Access checksum of zfs dataset via cli


Is it possible to read/access the checksum of a zfs dataset? I want to access it to validate that it didnt change between boots. Reading https://en.wikipedia.org/wiki/ZFS#ZFS_data_integrity: Is the top checksum of a Merkle Tree like checksuming scheme in zfs accessible from userspace?


Solution

  • There's a (mainly for developers) tool called zdb which can do this. It's hard to use and its format is not always backwards compatible :-)

    However, if all you want is to make sure that a filesystem hasn't changed, you can use snapshots for this purpose. First, create a snapshot at the point you want to compare to later on with zfs snapshot <pool>/<fs>@<before-reboot-snap>. Then there are two different ways to compare the filesystem to that snapshot later:

    1. After reboot, run zfs diff <pool>/<fs>@<before-reboot-snap> <pool>/<fs>. This will show you a list of "diffs" between the snapshot and the current filesystem:

      # ls /tank/hello
      file1  file2  file3  file4  file5
      # zfs snapshot tank/hello@snap
      # zfs diff tank/hello@snap tank/hello
      # touch /tank/hello/file6
      # zfs diff tank/hello@snap tank/hello
      M       /tank/hello/
      +       /tank/hello/file6
      # rm /tank/hello/file6
      # zfs diff tank/hello@snap tank/hello
      M       /tank/hello/
      

      Note that even after I deleted the new file, the directory it lived in is still marked as modified.

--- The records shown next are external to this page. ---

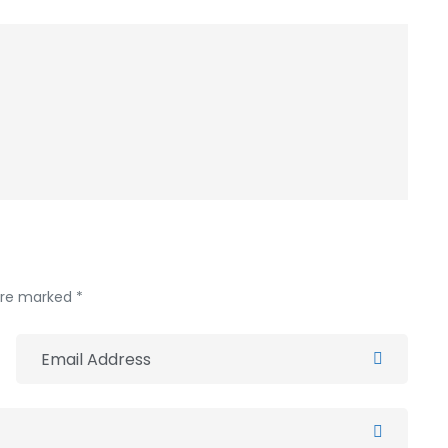
 are marked *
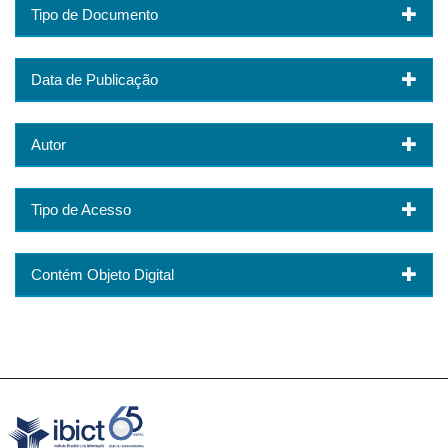
Tipo de Documento
Data de Publicação
Autor
Tipo de Acesso
Contém Objeto Digital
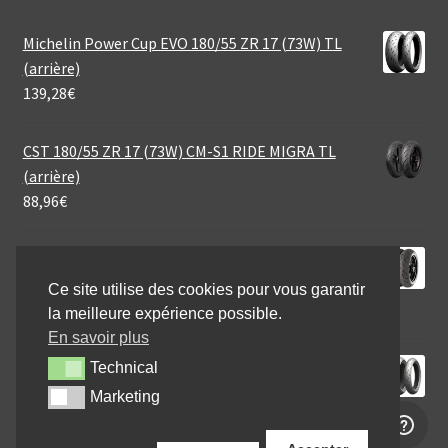
Michelin Power Cup EVO 180/55 ZR 17 (73W) TL
(arrière)
139,28
€
CST 180/55 ZR 17 (73W) CM-S1 RIDE MIGRA TL
(arrière)
88,96
€
Continental SportAttack 4 200/55 ZR 17 (78W) TL
(arrière)
Ce site utilise des cookies pour vous garantir
198,95
€
la meilleure expérience possible.
En savoir plus
Michelin Power RS+ 190/50 ZR 17 (73W) TL (arrière)
Technical
Technical
127,04
€
Marketing
Marketing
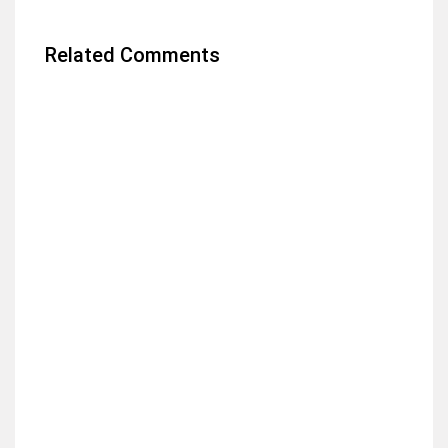
Related Comments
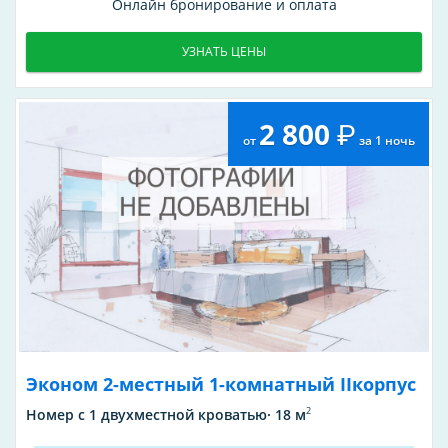
Онлайн бронирование и оплата
УЗНАТЬ ЦЕНЫ
2 800
от
за 1 ночь
Эконом 2-местный 1-комнатный IIкорпус
2
Номер с 1 двухместной кроватью· 18 м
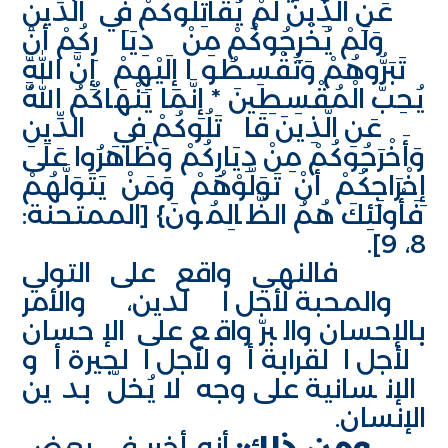
عَنِ الَّذِينَ لَمْ يُقَاتِلُوكُمْ فِي الدِّينِ
وَلَمْ يُخْرِجُوكُمْ مِنْ دِيَارِكُمْ أَنْ
تَبَرُّوهُمْ وَتُقْسِطُوا إِلَيْهِمْ إِنَّ اللَّهَ
يُحِبُّ الْمُقْسِطِينَ * إِنَّمَا يَنْهَاكُمُ اللَّهُ
عَنِ الَّذِينَ قَاتَلُوكُمْ فِي الدِّينِ
وَأَخْرَجُوكُمْ مِنْ دِيَارِكُمْ وَظَاهَرُوا عَلَى
إِخْرَاجِكُمْ أَنْ تَوَلَّوْهُمْ وَمَنْ يَتَوَلَّهُمْ
فَأُولَئِكَ هُمُ الظَّالِمُونَ} [الممتحنة:
8، 9].
فالنهي واقع على التولي
والمحبة لأجل الدين، والأمر
بالإحسان والبرّ واقع على الإحسان
لأجل القرابة أو لأجل الجيرة أو
الإنسانية على وجه لا يُخلّ بدين
الإنسان.
ومن ذلك:
أنه أخبر في بعض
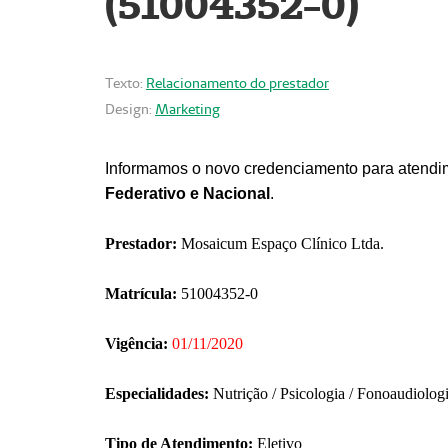
(51004352-0)
Texto:
Relacionamento do prestador
Design:
Marketing
Informamos o novo credenciamento para atendim
Federativo e Nacional
.
Prestador:
Mosaicum Espaço Clínico Ltda.
Matrícula:
51004352-0
Vigência:
01/11/2020
Especialidades:
Nutrição / Psicologia / Fonoaudiolog
Tipo de Atendimento:
Eletivo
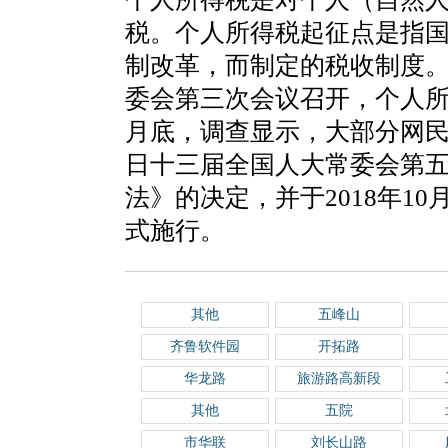
税。个人所得税起征点是指
制改革，而制定的税收制度。2
委会第三次会议召开，个人所得
月底，调查显示，大部分网民希
日十三届全国人大常委会第
法》的决定，并于2018年10
式施行。
其他
五峰山
齐鲁软件园
开拓路
华龙路
旅游路高新段
其他
五院
市华联
刘长山路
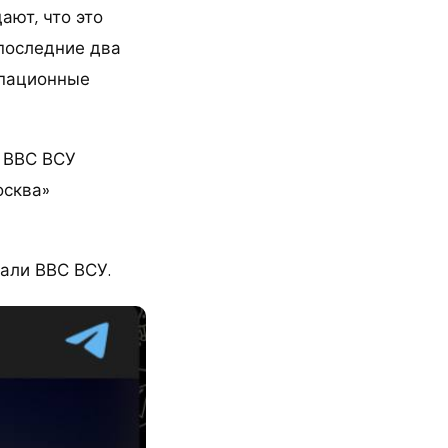
ают, что это
 последние два
упационные
 ВВС ВСУ
осква»
мали ВВС ВСУ.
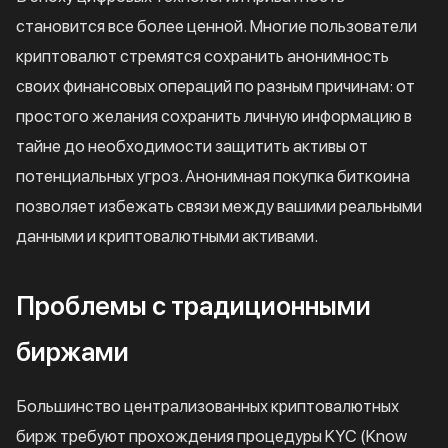
становится все более ценной. Многие пользователи
криптовалют стремятся сохранить анонимность
своих финансовых операций по разным причинам: от
простого желания сохранить личную информацию в
тайне до необходимости защитить активы от
потенциальных угроз. Анонимная покупка биткоина
позволяет избежать связи между вашими реальными
данными и криптовалютными активами.
Проблемы с традиционными
биржами
Большинство централизованных криптовалютных
бирж требуют прохождения процедуры KYC (Know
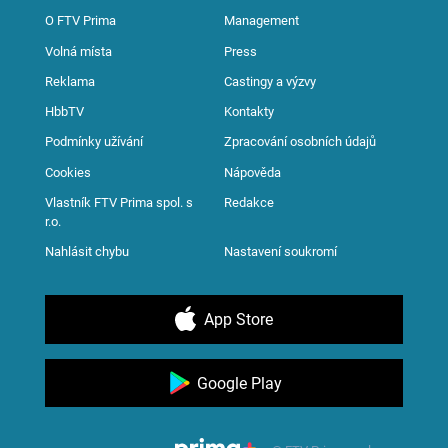
O FTV Prima
Management
Volná místa
Press
Reklama
Castingy a výzvy
HbbTV
Kontakty
Podmínky užívání
Zpracování osobních údajů
Cookies
Nápověda
Vlastník FTV Prima spol. s
Redakce
r.o.
Nahlásit chybu
Nastavení soukromí
App Store
Google Play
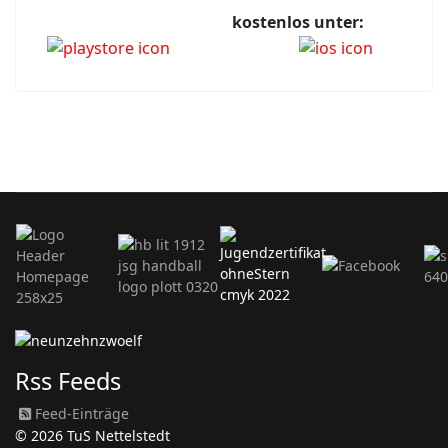
kostenlos unter:
Rss Feeds
Feed-Einträge
© 2026 TuS Nettelstedt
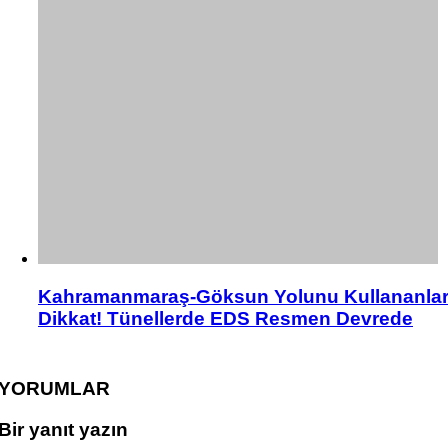
Kahramanmaraş-Göksun Yolunu Kullananla
Dikkat! Tünellerde EDS Resmen Devrede
YORUMLAR
Bir yanıt yazın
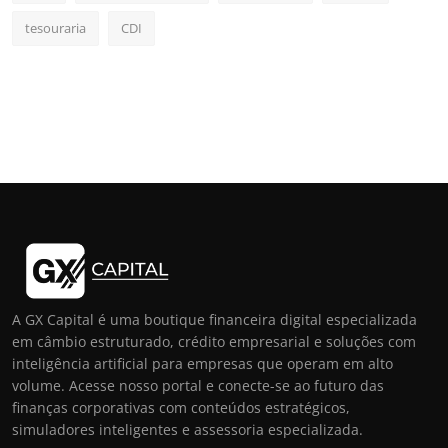
tesouraria
CDI
A GX Capital é uma boutique financeira digital especializada
em câmbio estruturado, crédito empresarial e soluções com
inteligência artificial para empresas que operam em alto
volume. Acesse nosso portal e conecte-se ao futuro das
finanças corporativas com conteúdos estratégicos,
simuladores inteligentes e assessoria especializada.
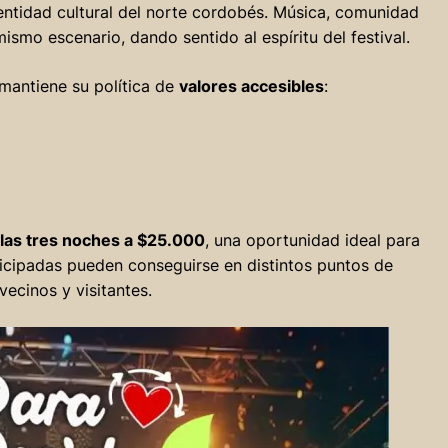
dentidad cultural del norte cordobés. Música, comunidad
ismo escenario, dando sentido al espíritu del festival.
 mantiene su política de
valores accesibles
:
las tres noches a $25.000
, una oportunidad ideal para
nticipadas pueden conseguirse en distintos puntos de
vecinos y visitantes.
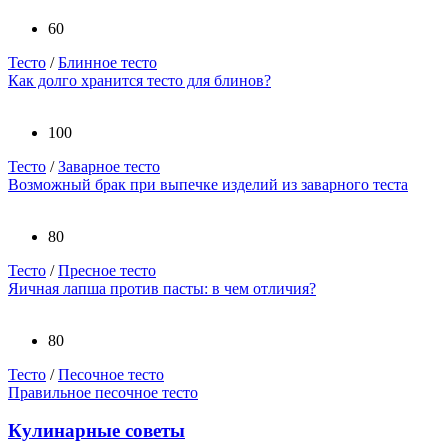
60
Тесто
/
Блинное тесто
Как долго хранится тесто для блинов?
100
Тесто
/
Заварное тесто
Возможный брак при выпечке изделий из заварного теста
80
Тесто
/
Пресное тесто
Яичная лапша против пасты: в чем отличия?
80
Тесто
/
Песочное тесто
Правильное песочное тесто
Кулинарные советы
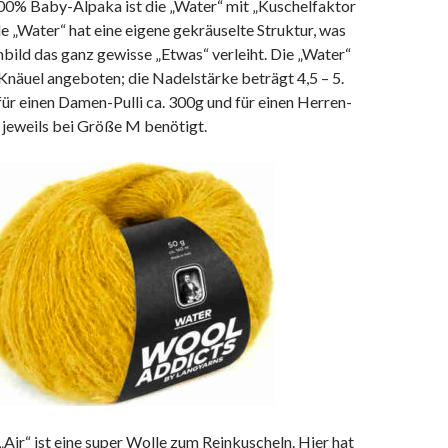
100% Baby-Alpaka ist die „Water“ mit „Kuschelfaktor
le „Water“ hat eine eigene gekräuselte Struktur, was
ild das ganz gewisse „Etwas“ verleiht. Die „Water“
Knäuel angeboten; die Nadelstärke beträgt 4,5 – 5.
ür einen Damen-Pulli ca. 300g und für einen Herren-
g jeweils bei Größe M benötigt.
 „Air“ ist eine super Wolle zum Reinkuscheln. Hier hat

    2. Take another snapshot after the reboot, and then use zfs send -i @<before-reboot-snap> <pool>/<fs>@<after-reboot-snap> to create a stream of all the changes that happened between those snapshots, and analyze it with another tool called zstreamdump:

      zfs send -i @snap tank/hello@snap2 | zstreamdump
      BEGIN record
              hdrtype = 1
              features = 4
              magic = 2f5bacbac
              creation_time = 59036f98
              type = 2
              flags = 0x4
              toguid = 2f080aca53bff68e
              fromguid = 66a1da82cd5f1571
              toname = tank/hello@snap2
      END checksum = 91043406e5/38f3c4043049b/ed0867661876670/1e265bea2b6c3315
      SUMMARY:
              Total DRR_BEGIN records = 1
              Total DRR_END records = 1
              Total DRR_OBJECT records = 12
              Total DRR_FREEOBJECTS records = 5
              Total DRR_WRITE records = 1
              Total DRR_WRITE_BYREF records = 0
              Total DRR_WRITE_EMBEDDED records = 0
              Total DRR_FREE records = 17
              Total DRR_SPILL records = 0
              Total records = 37
              Total write size = 512 (0x200)
              Total stream length = 13232 (0x33b0)
      

      The example above shows that there have been a bunch of diffs -- anything like WRITE, FREE, OBJECT, or FREEOBJECTS indicates a change from the original snapshot.